PI: Thu D. Nguyen, co-PIs: Ricardo Bianchini, Liviu Iftode, and Richard P. Martin
Overall Project Summary. A high-end PC cluster is the crucial computing infrastructure for our research in the recently established Distributed Computing Laboratory (DISCO Lab) in the Department of Computer Science at Rutgers University. The requested cluster consists of 8 quad-processor PCs, a 16-port Alteon Gb/s Ethernet LAN with layer 4 switching capabilities and 16 NICs, and a 16-port Myrinet Gb/s LAN with 8 NICs. This cluster will support research in several projects that, jointly, are intended to improve the state-of-the-art in cluster computing, moving towards the realization of a robust and efficient distributed computing environment for clusters of PCs. In particular, this proposal describes four projects: (i) developing a robust software distributed shared-memory environment to support emerging cluster applications, (ii) building system support for efficient global utilization of cluster resources, (iii) exploring the construction of highly available operating systems, and (iv) implementing distributed applications such as data mining, scalable servers, and interactive continuous media applications and system mechanisms and policies to support them efficiently on clusters.
Project Abstracts
Project 1: Towards an Efficient and Robust Software DSM System for New Application
Domains on Clusters - Iftode, Bianchini, and Nguyen.

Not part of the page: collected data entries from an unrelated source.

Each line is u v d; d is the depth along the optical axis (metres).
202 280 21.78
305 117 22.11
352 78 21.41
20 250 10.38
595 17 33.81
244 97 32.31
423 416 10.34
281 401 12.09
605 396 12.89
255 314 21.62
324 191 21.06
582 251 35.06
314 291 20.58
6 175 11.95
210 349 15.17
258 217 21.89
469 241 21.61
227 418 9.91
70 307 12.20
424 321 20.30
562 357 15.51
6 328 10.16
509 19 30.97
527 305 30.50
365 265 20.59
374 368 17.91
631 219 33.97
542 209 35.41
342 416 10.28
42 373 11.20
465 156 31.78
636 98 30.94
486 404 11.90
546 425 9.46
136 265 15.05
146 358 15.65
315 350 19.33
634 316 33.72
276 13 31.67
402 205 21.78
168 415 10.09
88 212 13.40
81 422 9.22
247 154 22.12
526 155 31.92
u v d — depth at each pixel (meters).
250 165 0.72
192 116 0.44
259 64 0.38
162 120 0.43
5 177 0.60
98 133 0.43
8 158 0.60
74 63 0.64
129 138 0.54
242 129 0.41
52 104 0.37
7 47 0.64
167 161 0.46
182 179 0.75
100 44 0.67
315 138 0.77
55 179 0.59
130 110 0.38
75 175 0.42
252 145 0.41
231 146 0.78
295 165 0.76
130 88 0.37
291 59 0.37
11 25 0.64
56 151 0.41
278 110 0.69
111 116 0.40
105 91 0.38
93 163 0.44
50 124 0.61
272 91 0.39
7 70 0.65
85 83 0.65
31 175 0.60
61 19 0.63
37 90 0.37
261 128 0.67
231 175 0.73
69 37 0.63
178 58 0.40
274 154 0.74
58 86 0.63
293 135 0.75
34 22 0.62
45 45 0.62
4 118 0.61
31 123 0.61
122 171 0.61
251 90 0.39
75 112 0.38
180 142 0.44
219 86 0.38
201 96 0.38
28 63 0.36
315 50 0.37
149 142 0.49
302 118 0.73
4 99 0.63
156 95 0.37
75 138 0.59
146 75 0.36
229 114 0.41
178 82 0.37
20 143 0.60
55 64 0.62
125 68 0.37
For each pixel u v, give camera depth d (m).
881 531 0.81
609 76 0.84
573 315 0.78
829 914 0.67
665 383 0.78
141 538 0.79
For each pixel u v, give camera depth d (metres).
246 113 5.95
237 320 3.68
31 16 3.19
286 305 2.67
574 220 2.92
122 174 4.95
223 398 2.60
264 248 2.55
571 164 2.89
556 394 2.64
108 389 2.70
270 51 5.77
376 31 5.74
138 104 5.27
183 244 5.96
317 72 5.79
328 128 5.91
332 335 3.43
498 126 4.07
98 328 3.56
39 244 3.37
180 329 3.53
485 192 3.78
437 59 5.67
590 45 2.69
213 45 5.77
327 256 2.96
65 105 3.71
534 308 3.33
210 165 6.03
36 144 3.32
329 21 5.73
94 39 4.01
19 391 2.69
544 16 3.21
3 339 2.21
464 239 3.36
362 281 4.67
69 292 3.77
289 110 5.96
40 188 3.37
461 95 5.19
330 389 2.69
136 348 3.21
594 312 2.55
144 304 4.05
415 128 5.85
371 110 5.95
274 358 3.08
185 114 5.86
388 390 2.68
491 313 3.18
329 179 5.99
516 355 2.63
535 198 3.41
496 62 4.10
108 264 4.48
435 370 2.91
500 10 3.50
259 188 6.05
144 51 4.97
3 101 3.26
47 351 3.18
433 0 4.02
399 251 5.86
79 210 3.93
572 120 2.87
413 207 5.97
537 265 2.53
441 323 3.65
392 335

In this project, we propose to implement a high-performance, fault-tolerant
software distributed shared-memory (DSM) system. While researchers have investigated
DSM systems extensively, most current DSM protocols do not meet the performance
and functionality demands of emerging cluster applications such as data mining
and interactive continuous media applications. We will investigate how to improve
DSM support for these applications using multi-threading, prefetching, and fault-tolerance
techniques. We focus on combining various policies for thread scheduling and
migration, prefetching, page migration, and fault-tolerance.
Project 2: Towards a Globally Coherent Computing Environment on Clusters
- Bianchini, Iftode, and Nguyen.
In this project, we propose to build system support for integrating the resources
of a cluster into a coherent global computing environment. In particular we
propose to develop three kernel extensions and investigate relevant design tradeoffs:
(1) a lightweight DSM protocol, (2) a shared logical disk with a global file
cache, and (3) multiple-coherence protocol for sharing the state of a distributed
kernel. We also plan to investigate how to exploit advance communication support
to reduce the system overhead and how to use the idle cycles of the SMP processors
to make clustering more efficient.
Project 3: Fault-Tolerant Operating Systems - Martin and Nguyen. This project
will explore the construction of highly available cluster operating systems.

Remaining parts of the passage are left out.